> Terry Collins wrote:
>
> Latex
I must have got the wrong impression about this thread - I didn't think it
involved torture. ;) Markup is well and good for precise techies, but I
don't think Latex is an appropriate tool to drop on someone's desktop
(stories of Latex-friendly secretaries aside... umm, not that Latex).
> Another "solutions" my local school librarian had was a lookup system
> to enable teachers to find out who had what resources (big books,
> kits, etc). A terminal in each room going back to a server in the
> library.
>
> However, I think the biggest market is "home" users, who want a
> machine that can do dialup, email, WWW cruising and homework. (woops,
> games, scribble drawing, etc)
The sorts of things non-profits (and similarly, small businesses) need are
simple information processing machines. Most information processing is
suited to text/console interfaces - I grew up with a GUI, but I've yet to
see a well designed data-entry style application running under... well, any
GUI come to think of it (I'd love to be proved wrong by the way - please
tell me of any software you know that achieves this). I work with bookshops,
and their software is either DOS-based, or Frankensteinian in it's
conversion to GUIness.
Other posters are correct in saying the hardware is easily found. I have a
few boxes in my cupboard, a couple at work, and I can sit and wait until a
certain PHB I know gets sick of trying to make money on some old 486es!

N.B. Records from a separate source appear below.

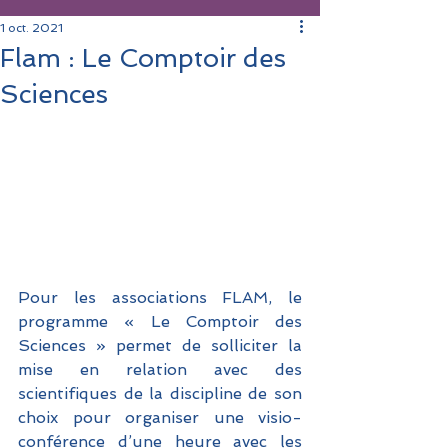
1 oct. 2021
Flam : Le Comptoir des
Sciences
Pour les associations FLAM, le 
programme « Le Comptoir des 
Sciences » permet de solliciter la 
mise en relation avec des 
scientifiques de la discipline de son 
choix pour organiser une visio-
conférence d’une heure avec les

It *would* be easier to organise than an Installfest - walk in, make the
hardware work, install the software, connect the dots. The trouble is the
software. What's needed is a reasonably well-featured console word
processor, a data-storage application (phonebooks and the like), those sorts
of things. We have the email and browser software.
> If you think you can easily get hardware, then you advertise for
> clients and get the hardware as needed. Otherwise, you do it the other
> way around. I just tend to think that clients are easier to find.
"An example must be made." If a team of techies can find an appropriate
institution, give them a good kit of hardware and software to fill their
needs, and be fairly noisy about it, more will come forward.
You can't satisfy a bilnd man with a six million dollar painting. Similarly,
you can't drop a computer on someone's lap without thinking through a
solution. I'm interested to see where these discussions lead.